Most GitHub services do not require authentication, but some do. For example the methods that allow you to change properties on Repositories and some others. Therefore this step is facultative.
GitHub provides some different ways of authentication. This API implementation implements three of them which are handled by one function:
$client->authenticate($usernameOrToken, $password, $method);
$usernameOrToken
is, of course, the username (or in some cases token/client ID, more details you can find below),
and guess what should contain $password
. The $method
can contain one of the three allowed values:
Github\AuthMethod::CLIENT_ID
- https://developer.github.com/v3/#oauth2-keysecretGithub\AuthMethod::ACCESS_TOKEN
- https://developer.github.com/v3/#oauth2-token-sent-in-a-headerGithub\AuthMethod::JWT
- https://developer.github.com/apps/building-github-apps/authenticating-with-github-apps/#authenticating-as-a-github-app
The required value of $password
depends on the chosen $method
. For Github\AuthMethod::CLIENT_ID
, Github\AuthMethod::ACCESS_TOKEN
and
Github\AuthMethod::JWT
methods you should provide the API token in $usernameOrToken
variable ($password
is omitted in
this particular case).
The Github\AuthMethod::JWT
authentication method sends the specified JSON Web Token in an Authorization header.

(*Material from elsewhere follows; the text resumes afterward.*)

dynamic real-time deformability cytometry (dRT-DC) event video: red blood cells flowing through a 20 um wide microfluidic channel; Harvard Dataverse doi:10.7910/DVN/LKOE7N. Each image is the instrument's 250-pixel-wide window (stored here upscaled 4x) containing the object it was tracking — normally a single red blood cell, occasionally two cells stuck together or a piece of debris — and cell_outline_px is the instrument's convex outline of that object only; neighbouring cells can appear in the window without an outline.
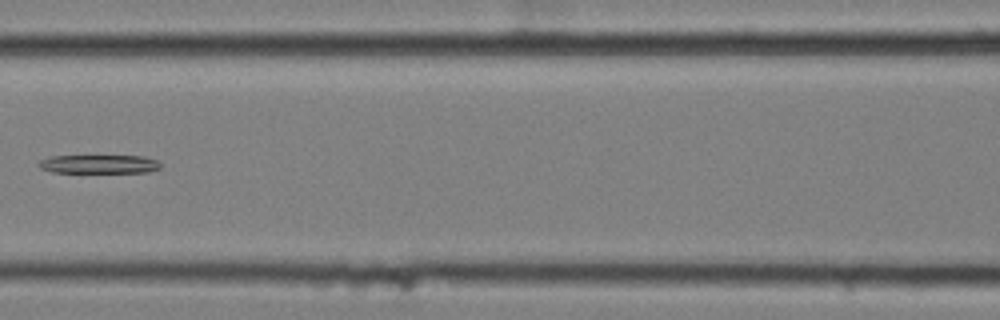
{"species": "common noctule bat (a hibernating species)", "species_latin": "Nyctalus noctula", "temperature_condition": "cold", "stored_images_in_passage": 8, "camera_frame_rate_fps": 3000, "um_per_image_px": 0.085, "animal": {"sex": "female", "body_mass_g": 25.1}, "frame": {"image": 1, "passage_image": 7, "time_ms": 2.0, "image_size_px": [1000, 320], "cell_outline_px": [[160, 168], [148, 172], [52, 172], [40, 168], [36, 164], [40, 160], [52, 156], [144, 156], [156, 160], [160, 164]], "centroid_in_image_um": [8.39, 13.95], "position_along_channel_um": 158.2, "area_um2": 13.12}}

After executing the $client->authenticate($usernameOrToken, $secret, $method);
method using correct credentials, all
further requests are done as the given user.

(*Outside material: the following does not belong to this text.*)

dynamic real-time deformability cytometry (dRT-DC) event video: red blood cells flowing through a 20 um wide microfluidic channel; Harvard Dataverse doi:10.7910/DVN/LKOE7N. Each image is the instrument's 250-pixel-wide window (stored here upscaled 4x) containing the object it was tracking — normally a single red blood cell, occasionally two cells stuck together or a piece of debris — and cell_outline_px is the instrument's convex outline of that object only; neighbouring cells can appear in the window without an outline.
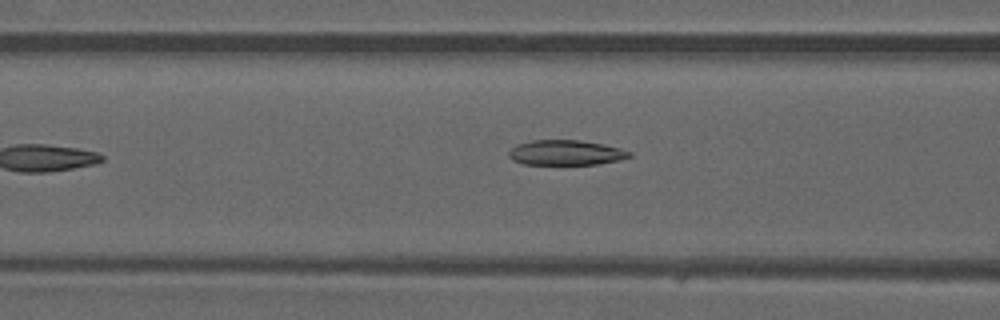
{"species": "common noctule bat (a hibernating species)", "species_latin": "Nyctalus noctula", "temperature_condition": "warm", "stored_images_in_passage": 3, "camera_frame_rate_fps": 3000, "um_per_image_px": 0.085, "animal": {"sex": "male", "forearm_length_mm": 52.5}, "frame": {"image": 1, "passage_image": 3, "time_ms": 0.667, "image_size_px": [1000, 320], "cell_outline_px": [[632, 156], [616, 160], [596, 164], [524, 164], [512, 160], [508, 156], [508, 152], [516, 144], [532, 140], [580, 140], [604, 144], [620, 148], [632, 152]], "centroid_in_image_um": [48.07, 12.96], "position_along_channel_um": 118.5, "area_um2": 17.57}}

To authenticate as an integration you need to supply a JSON Web Token with Github\AuthMethod::JWT
to request
and installation access token which is then usable with Github\AuthMethod::ACCESS_TOKEN
. Github´s integration
authentication docs describe the flow in detail.
It´s important for integration requests to use the custom Accept header application/vnd.github.machine-man-preview
.
The following sample code authenticates as an installation using lcobucci/jwt 4.1 to generate a JSON Web Token (JWT).
use Github\HttpClient\Builder;
use Lcobucci\JWT\Configuration;
use Lcobucci\JWT\Encoding\ChainedFormatter;
use Lcobucci\JWT\Signer\Key\LocalFileReference;
use Lcobucci\JWT\Signer\Rsa\Sha256;
$builder = new Builder();
$github = new Github\Client($builder, 'machine-man-preview');
$config = Configuration::forSymmetricSigner(
new Sha256(),
LocalFileReference::file('path/to/integration.private-key.pem')
);
$now = new \DateTimeImmutable();
$jwt = $config->builder(ChainedFormatter::withUnixTimestampDates())
->issuedBy($integrationId)
->issuedAt($now)
->expiresAt($now->modify('+1 minute'))
->getToken($config->signer(), $config->signingKey())
;
$github->authenticate($jwt->toString(), null, Github\AuthMethod::JWT)
The $integrationId
you can find in the about section of your github app.
The $installationId
you can find by installing the app and using the id in the url.